The study suggests several considerations for countries that are in the early stages of the urbanisation process:
 
  • Plan for growth. Accept that the poor have a right to be in cities, then prepare in advance for their land and housing needs within a constantly updated vision of sustainable land use. Taking action after the fact is much more costly for both the city and the poor. Brazil would have done much better to try to accommodate urban growth earlier, rather than prevent settlement by the poor.
  • Address inequalities. Addressing inequalities through democratic and participatory process matters. It is difficult and depends on the legal and political context, but important for poverty reduction and society as a whole.
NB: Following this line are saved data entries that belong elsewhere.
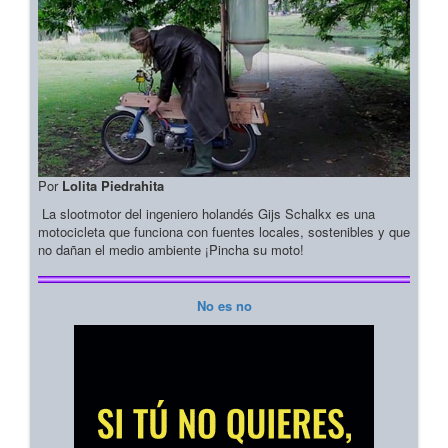
Por
Lolita Piedrahita
La slootmotor del ingeniero holandés Gijs Schalkx es una
motocicleta que funciona con fuentes locales, sostenibles y que
no dañan el medio ambiente ¡Pincha su moto!
No es no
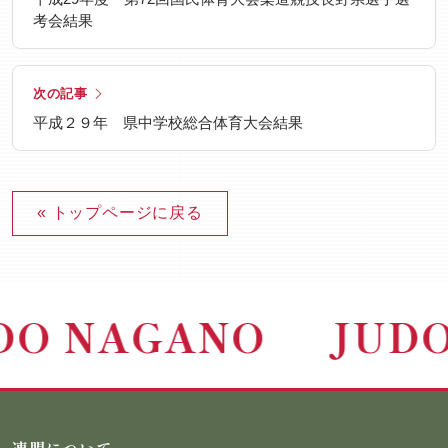
考会結果
次の記事
平成２９年 県中学校総合体育大会結果
« トップページに戻る
DO NAGANO
JUD
連盟について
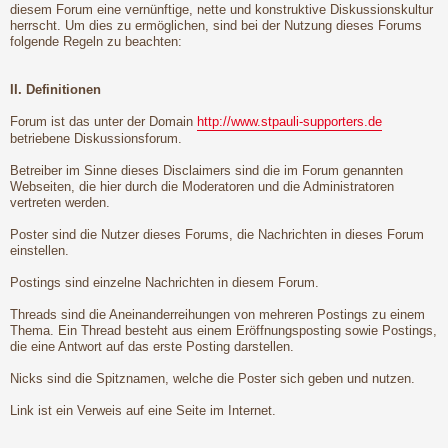
diesem Forum eine vernünftige, nette und konstruktive Diskussionskultur
herrscht. Um dies zu ermöglichen, sind bei der Nutzung dieses Forums
folgende Regeln zu beachten:
II. Definitionen
Forum ist das unter der Domain
http://www.stpauli-supporters.de
betriebene Diskussionsforum.
Betreiber im Sinne dieses Disclaimers sind die im Forum genannten
Webseiten, die hier durch die Moderatoren und die Administratoren
vertreten werden.
Poster sind die Nutzer dieses Forums, die Nachrichten in dieses Forum
einstellen.
Postings sind einzelne Nachrichten in diesem Forum.
Threads sind die Aneinanderreihungen von mehreren Postings zu einem
Thema. Ein Thread besteht aus einem Eröffnungsposting sowie Postings,
die eine Antwort auf das erste Posting darstellen.
Nicks sind die Spitznamen, welche die Poster sich geben und nutzen.
Link ist ein Verweis auf eine Seite im Internet.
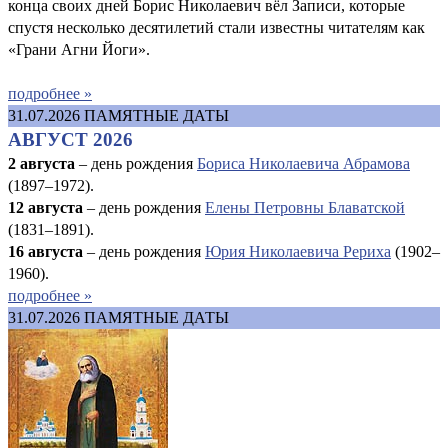
конца своих дней Борис Николаевич вёл Записи, которые
спустя несколько десятилетий стали известны читателям как
«Грани Агни Йоги».
подробнее »
31.07.2026
ПАМЯТНЫЕ ДАТЫ
АВГУСТ 2026
2 августа
– день рождения
Бориса Николаевича Абрамова
(1897–1972).
12 августа
– день рождения
Елены Петровны Блаватской
(1831–1891).
16 августа
–
день рождения
Юрия Николаевича Рериха
(1902–
1960).
подробнее »
31.07.2026
ПАМЯТНЫЕ ДАТЫ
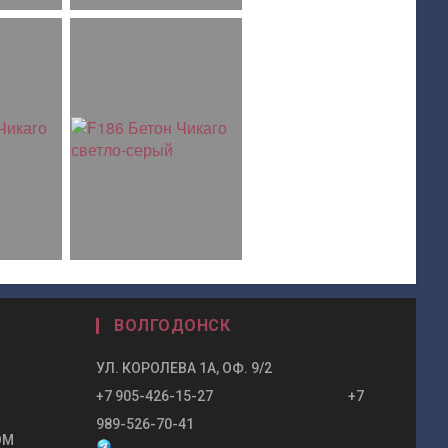
ВОЛГОДОНСК
УЛ. КОРОЛЕВА 1А, ОФ. 9/2
+7 905-426-15-27 +7
989-526-70-41
OM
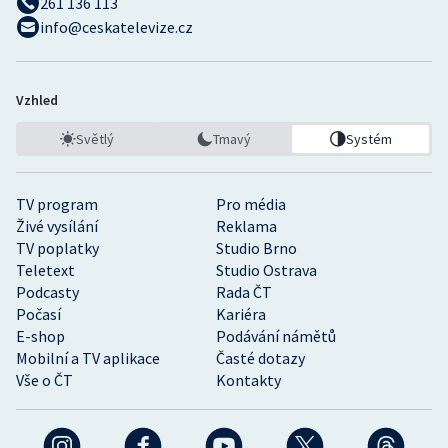
261 136 113
info@ceskatelevize.cz
Vzhled
Světlý
Tmavý
Systém
TV program
Pro média
Živé vysílání
Reklama
TV poplatky
Studio Brno
Teletext
Studio Ostrava
Podcasty
Rada ČT
Počasí
Kariéra
E-shop
Podávání námětů
Mobilní a TV aplikace
Časté dotazy
Vše o ČT
Kontakty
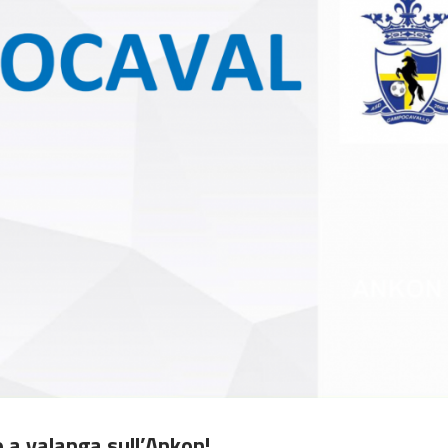
 a valanga sull’Ankon!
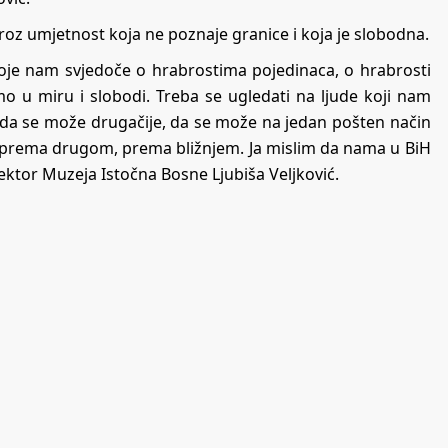
roz umjetnost koja ne poznaje granice i koja je slobodna.
koje nam svjedoče o hrabrostima pojedinaca, o hrabrosti
imo u miru i slobodi. Treba se ugledati na ljude koji nam
 da se može drugačije, da se može na jedan pošten način
a, prema drugom, prema bližnjem. Ja mislim da nama u BiH
irektor Muzeja Istočna Bosne Ljubiša Veljković.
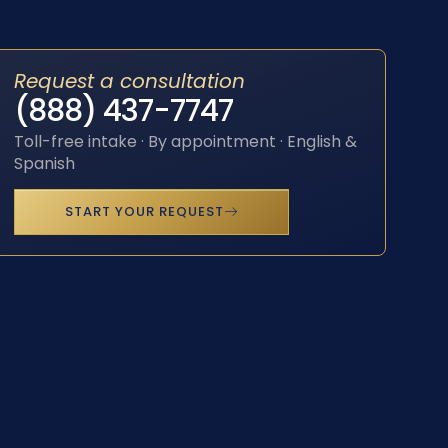
Request a consultation
(888) 437-7747
Toll-free intake · By appointment · English &
Spanish
START YOUR REQUEST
In Brazil, deeply ingrained inequality has not only determined many of the crucial characteristics of the urbanisation process, but also made policymakers unwilling and unable to deal effectively and proactively with what was clearly an inevitable transformation.
  •  Match infrastructure to prospective growth centres. Using economic arguments to determine what sort of urban centres should be favoured has not yielded the results generally hoped for by policymakers. This reduces the validity of traditional attitudes to deconcentration, the stimulation of smaller cities and even efforts to achieve interpersonal equity through fiscally sponsored spatial redistribution of economic opportunities. It is critical to match infrastructure to prospective centres of urban growth and recognise that infrastructure does influence where that growth occurs.
  • Balance local needs with effective urban management. Cities generally become more fragmented as they expand, with large cities often having numerous administrative entities and layers responsible for urban issues. Yet some of the most critical urban problems cover a broad region and require a regional approach, while this fragmentation leads to administrative inefficiency and compounded social and environmental problems. A balance must be found that allows for the effective representation of local needs, especially those of the poor.